The Laudato si’ Week website recommends Catholics participate by engaging elected representatives, conducting an energy audit, or divesting in fossil fuels. It also recommends the option to “represent your commitment with a symbolic gesture,” such as planting a tree or attending a climate strike.
Laudato si’, which means “Praise be to You,” was published June 18, 2015, and was dated May 24. Pope Francis took the name for the encyclical from St. Francis of Assisi's medieval Italian prayer “Canticle of the Sun,” which praises God through elements of creation such as Brother Sun, Sister Moon, and “our sister Mother Earth.”
The encyclical argues that it is not possible to effectively care for the environment without first working to defend human life.
It states that it is “clearly inconsistent” to combat the trafficking of endangered species while remaining indifferent toward the trafficking of persons, to the poor and to the decision of many “to destroy another human being deemed unwanted.”
Pope Francis also highlighted that concern for the protection of nature is “incompatible with the justification of abortion.”
“How can we genuinely teach the importance of concern for other vulnerable beings, however troublesome or inconvenient they may be, if we fail to protect a human embryo, even when its presence is uncomfortable and creates difficulties?” he asked.

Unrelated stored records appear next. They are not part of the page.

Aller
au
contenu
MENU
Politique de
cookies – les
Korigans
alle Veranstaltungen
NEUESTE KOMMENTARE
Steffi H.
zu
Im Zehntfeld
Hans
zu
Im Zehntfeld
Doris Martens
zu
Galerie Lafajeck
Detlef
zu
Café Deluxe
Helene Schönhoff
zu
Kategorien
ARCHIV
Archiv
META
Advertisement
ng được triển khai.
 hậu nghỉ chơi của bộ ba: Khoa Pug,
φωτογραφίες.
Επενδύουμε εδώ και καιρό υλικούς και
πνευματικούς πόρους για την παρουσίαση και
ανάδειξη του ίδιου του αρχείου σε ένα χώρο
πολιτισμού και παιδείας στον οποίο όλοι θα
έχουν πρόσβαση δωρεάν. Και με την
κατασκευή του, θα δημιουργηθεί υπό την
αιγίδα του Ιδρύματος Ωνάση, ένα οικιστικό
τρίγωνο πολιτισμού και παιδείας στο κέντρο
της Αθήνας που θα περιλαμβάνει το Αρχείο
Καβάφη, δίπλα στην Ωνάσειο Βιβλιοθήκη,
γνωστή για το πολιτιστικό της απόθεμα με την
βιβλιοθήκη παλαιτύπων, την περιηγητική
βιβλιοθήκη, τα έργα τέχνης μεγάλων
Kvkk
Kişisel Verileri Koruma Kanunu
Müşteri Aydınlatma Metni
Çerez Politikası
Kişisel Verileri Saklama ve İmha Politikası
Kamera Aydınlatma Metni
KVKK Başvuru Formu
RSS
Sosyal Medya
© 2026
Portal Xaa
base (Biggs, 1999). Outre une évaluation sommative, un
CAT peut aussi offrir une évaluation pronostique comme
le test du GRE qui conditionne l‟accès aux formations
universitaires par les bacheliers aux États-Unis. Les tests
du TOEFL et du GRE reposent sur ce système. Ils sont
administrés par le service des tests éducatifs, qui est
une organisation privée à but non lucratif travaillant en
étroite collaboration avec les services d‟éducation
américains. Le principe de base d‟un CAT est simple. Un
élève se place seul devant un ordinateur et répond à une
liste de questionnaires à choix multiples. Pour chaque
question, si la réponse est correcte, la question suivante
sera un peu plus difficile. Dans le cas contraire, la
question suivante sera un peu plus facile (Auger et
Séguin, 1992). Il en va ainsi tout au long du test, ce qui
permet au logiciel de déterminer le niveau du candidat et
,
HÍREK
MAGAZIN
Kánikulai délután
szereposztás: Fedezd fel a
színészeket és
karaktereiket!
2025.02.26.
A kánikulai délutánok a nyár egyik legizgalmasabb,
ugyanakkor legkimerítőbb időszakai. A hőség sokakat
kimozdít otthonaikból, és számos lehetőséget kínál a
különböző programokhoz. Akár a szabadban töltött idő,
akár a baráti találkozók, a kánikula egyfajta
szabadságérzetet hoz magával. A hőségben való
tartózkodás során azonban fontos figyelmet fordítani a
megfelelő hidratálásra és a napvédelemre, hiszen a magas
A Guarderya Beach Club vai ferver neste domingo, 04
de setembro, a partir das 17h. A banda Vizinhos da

The pope also addressed the highly-debated topic of population control, a proposed solution to problems stemming from poverty and maintaining a sustainable consumption of the earth’s resources.
“Instead of resolving the problems of the poor and thinking of how the world can be different, some can only propose a reduction in the birth rate,” Francis lamented.
He denounced the fact that developing countries often receive pressure from international organizations who make economic assistance “contingent on certain policies of 'reproductive health.'”
“In the face of the so-called culture of death, the family is the heart of the culture of life,” Pope Francis wrote in Laudato si’.